Supercritical CO2 fluid extraction has a good separation effect, a high yield (68.3%, higher than the values reported in the literature for other extraction methods), and the advantage of a high chroma value, making it more suitable for the extraction of paprika red. Therefore, research is currently active both domestically and abroad. In addition, foreign researchers such as Cserhati et al. [4-5] have also reported the use of a high-fluid sleeve color plate-diode array method to separate and purify red paprika pigments, with a yield of 80.67% to 97.21%.
At present, paprika red is the world's best-selling natural pigment, and is the most popular product, in short supply. The United States needs 4,000 tons of natural pigments a year, of which paprika red is about 1,000 tons; Japan needs about 500 tons of paprika red a year; Canada, Australia, Singapore, and Western Europe also have a large demand [3]; therefore, it is worth mass production.
At the same time, there are currently not many products developed in China for the deep processing and finishing of chili peppers, and the added value of the products is not high, resulting in underutilization of resources and even a certain degree of waste. If the fat-soluble pigments can be converted into water-soluble pigments, and if chemical processing and emulsification technologies can be further developed, and the techniques for removing the pungency and the refining techniques for separating the pigment monomers can be improved at the same time, it will be beneficial to improving the technological content of deep-processed chili pepper products and enhancing the competitiveness of the products in domestic and foreign markets, producing significant economic and social benefits.
1.2 Lycopene
Lycopene is a unique carotenoid without a cyclic structure (its structural formula is shown in Figure 2). It is a dark red crystal with a melting point of 174°C, insoluble in water, slightly soluble in methanol and ethanol, soluble in ether, petroleum ether, hexane, acetone, and easily soluble in organic solvents such as chloroform, carbon disulfide, and benzene. It is easily oxidized and decomposed when exposed to light, oxygen, acids, alkalis and active agents, and the decomposition is accelerated by higher temperatures. Lycopene is a red powder or red liquid, and its thinner oily liquid is yellowish orange [6].
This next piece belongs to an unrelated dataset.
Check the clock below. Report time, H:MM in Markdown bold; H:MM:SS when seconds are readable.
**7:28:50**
Lycopene has strong antioxidant activity and various physiological activities. Its singlet oxygen activity is twice that of beta-carotene. It also has the effect of inhibiting cell proliferation and diffusion, and has a certain preventive and inhibitory effect on various cancers. It can also effectively prevent the oxidation of low-density lipoprotein cholesterol, thereby reducing atherosclerosis and coronary heart disease [7].
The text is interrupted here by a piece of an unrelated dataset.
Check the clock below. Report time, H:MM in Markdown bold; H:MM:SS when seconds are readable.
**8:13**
Lycopene is also a food coloring with a wide range of colors. It has been approved as a yellow/red food coloring in Europe and Japan, and is therefore a health-promoting food coloring that is increasingly being used in the fields of nutritional fortification and food coloring.
Research on lycopene preparation methods and extraction processes is active both domestically and abroad. Currently, there are five main methods: extraction, high pressure, enzymatic reaction, supercritical extraction and chemical synthesis. The most common method is extraction, which uses the solubility of lycopene in different solvents to extract lycopene with an lipophilic organic solvent. Although research into the high-pressure method in the food industry is still in its infancy, high-pressure technology has unparalleled advantages in terms of sterilization and preservation and the crushing of microbial cells. Some studies have shown that a pressure of 200 MPa and a pressurization time of 15 min are suitable for lycopene extraction; increasing the number of pressurization cycles can greatly improve the extraction efficiency [8].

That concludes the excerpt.